--- Exercise ---
Word-for-word repetition of the records below is needed, but only from the line holding "trắng nói: Em" through the final line, with pictures excluded.

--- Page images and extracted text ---
BEGIN
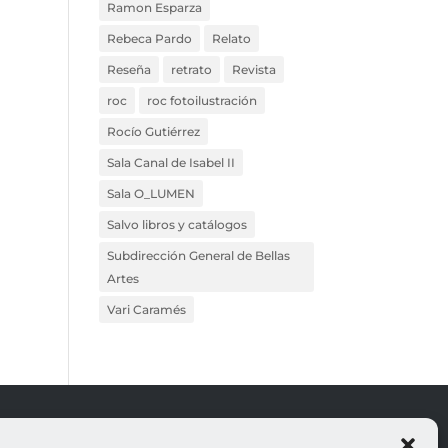
Ramon Esparza
Rebeca Pardo
Relato
Reseña
retrato
Revista
roc
roc fotoilustración
Rocío Gutiérrez
Sala Canal de Isabel II
Sala O_LUMEN
Salvo libros y catálogos
Subdirección General de Bellas
Artes
Vari Caramés
ROJO
LEGALES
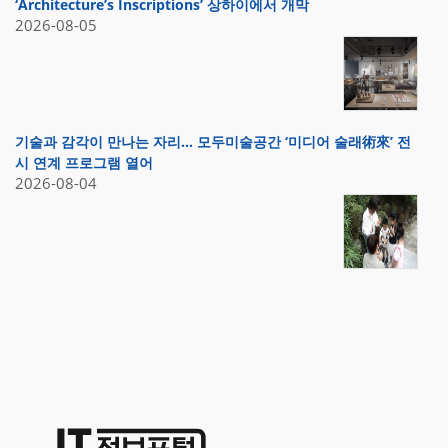
‘Architecture’s Inscriptions’ 상하이에서 개막
2026-08-05
기술과 감각이 만나는 자리… 모두미술공간 ‘미디어 술래術來’ 전
시 연계 프로그램 열어
2026-08-04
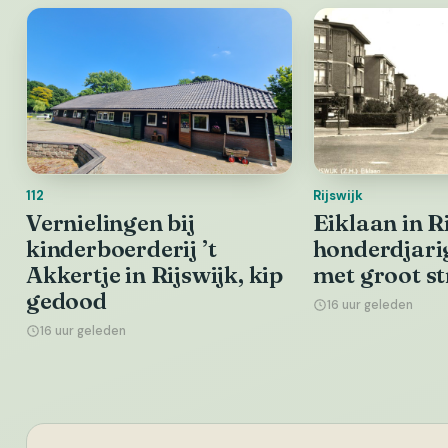
112
Rijswijk
Vernielingen bij
Eiklaan in Ri
kinderboerderij ’t
honderdjari
Akkertje in Rijswijk, kip
met groot st
gedood
16 uur geleden
16 uur geleden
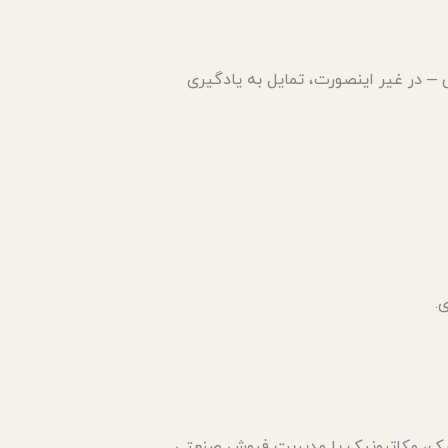
 – در غیر اینصورت، تمایل به یادگیری
.
یک، مکاترونیک یا مدیریت فروش صنعتی.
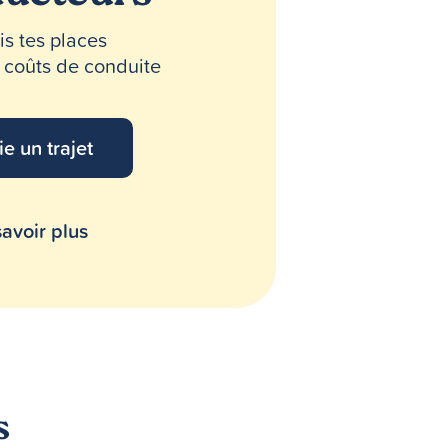
s tes places
s coûts de conduite
ie un trajet
avoir plus
s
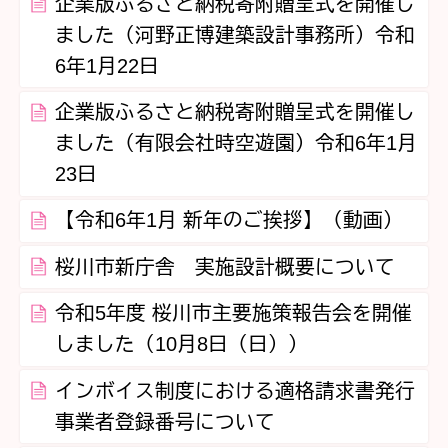
企業版ふるさと納税寄附贈呈式を開催し
ました（河野正博建築設計事務所）令和
6年1月22日
企業版ふるさと納税寄附贈呈式を開催し
ました（有限会社時空遊園）令和6年1月
23日
【令和6年1月 新年のご挨拶】（動画）
桜川市新庁舎 実施設計概要について
令和5年度 桜川市主要施策報告会を開催
しました（10月8日（日））
インボイス制度における適格請求書発行
事業者登録番号について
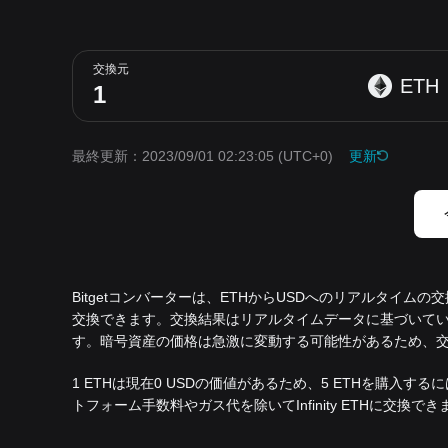
交換元
ETH
最終更新：2023/09/01 02:23:05
(UTC+0)
更新
Bitgetコンバーターは、ETHからUSDへのリアルタイムの
交換できます。交換結果はリアルタイムデータに基づいていま
す。暗号資産の価格は急激に変動する可能性があるため、
1 ETHは現在0 USDの価値があるため、5 ETHを購入するには0
トフォーム手数料やガス代を除いてInfinity ETHに交換でき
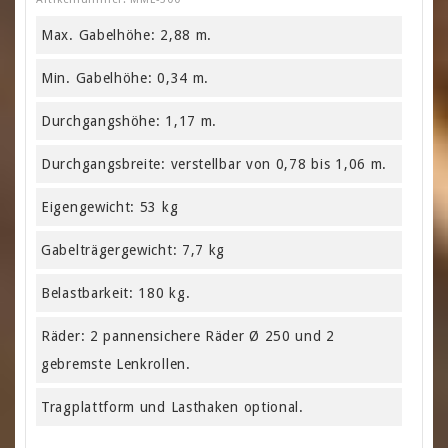
Max. Gabelhöhe: 2,88 m.
Min. Gabelhöhe: 0,34 m.
Durchgangshöhe: 1,17 m.
Durchgangsbreite: verstellbar von 0,78 bis 1,06 m.
Eigengewicht: 53 kg
Gabelträgergewicht: 7,7 kg
Belastbarkeit: 180 kg.
Räder: 2 pannensichere Räder Ø 250 und 2
gebremste Lenkrollen.
Tragplattform und Lasthaken optional.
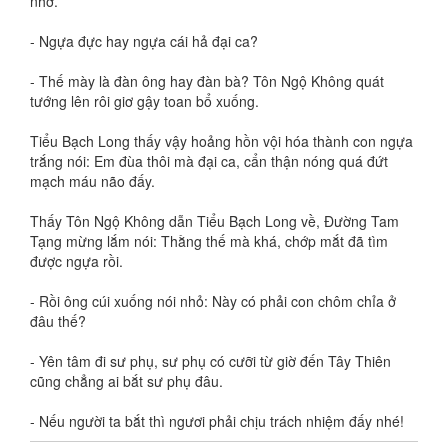
nhớ.
- Ngựa đực hay ngựa cái hả đại ca?
- Thế mày là đàn ông hay đàn bà? Tôn Ngộ Không quát
tướng lên rôi giơ gậy toan bổ xuống.
Tiểu Bạch Long thấy vậy hoảng hồn vội hóa thành con ngựa
trắng nói: Em đùa thôi mà đại ca, cẩn thận nóng quá đứt
mạch máu não đấy.
Thấy Tôn Ngộ Không dẫn Tiểu Bạch Long về, Đường Tam
Tạng mừng lắm nói: Thằng thế mà khá, chớp mắt đã tìm
được ngựa rồi.
- Rồi ông cúi xuống nói nhỏ: Này có phải con chôm chỉa ở
đâu thế?
- Yên tâm đi sư phụ, sư phụ có cưỡi từ giờ đến Tây Thiên
cũng chẳng ai bắt sư phụ đâu.
- Nếu người ta bắt thì ngươi phải chịu trách nhiệm đấy nhé!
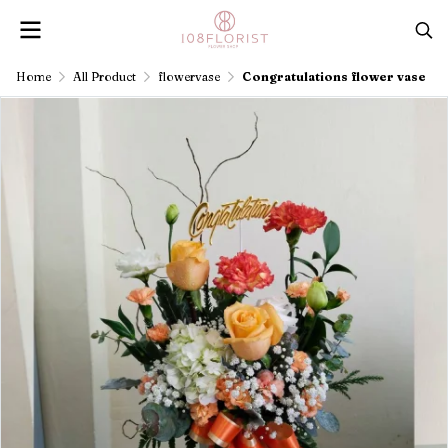
Home
All Product
flowervase
Congratulations flower vase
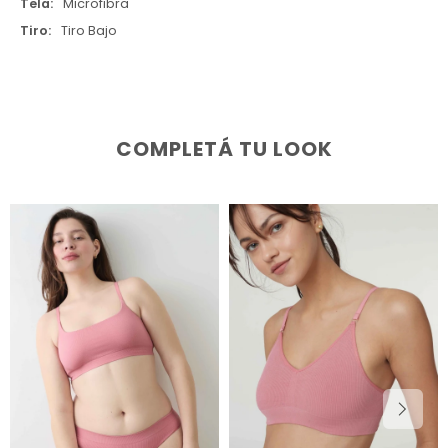
Tela
Microfibra
Tiro
Tiro Bajo
COMPLETÁ TU LOOK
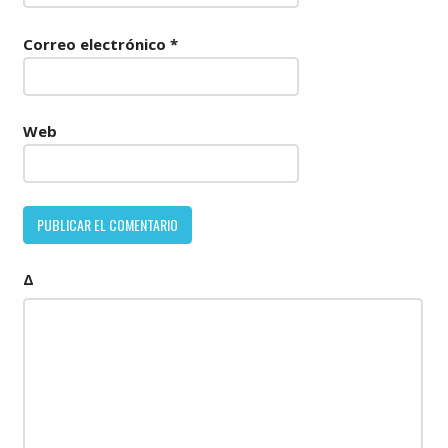
Correo electrónico
*
Web
Δ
END
--- Task response ---
trắng nói: Em đùa thôi mà đại ca, cẩn thận nóng quá đứt
mạch máu não đấy.
Thấy Tôn Ngộ Không dẫn Tiểu Bạch Long về, Đường Tam
Tạng mừng lắm nói: Thằng thế mà khá, chớp mắt đã tìm
được ngựa rồi.
- Rồi ông cúi xuống nói nhỏ: Này có phải con chôm chỉa ở
đâu thế?
- Yên tâm đi sư phụ, sư phụ có cưỡi từ giờ đến Tây Thiên
cũng chẳng ai bắt sư phụ đâu.
- Nếu người ta bắt thì ngươi phải chịu trách nhiệm đấy nhé!
Home
All Product
flowervase
Congratulations flower vase
Tela
Microfibra
Tiro
Tiro Bajo
COMPLETÁ TU LOOK
Correo electrónico
*
Web
Δ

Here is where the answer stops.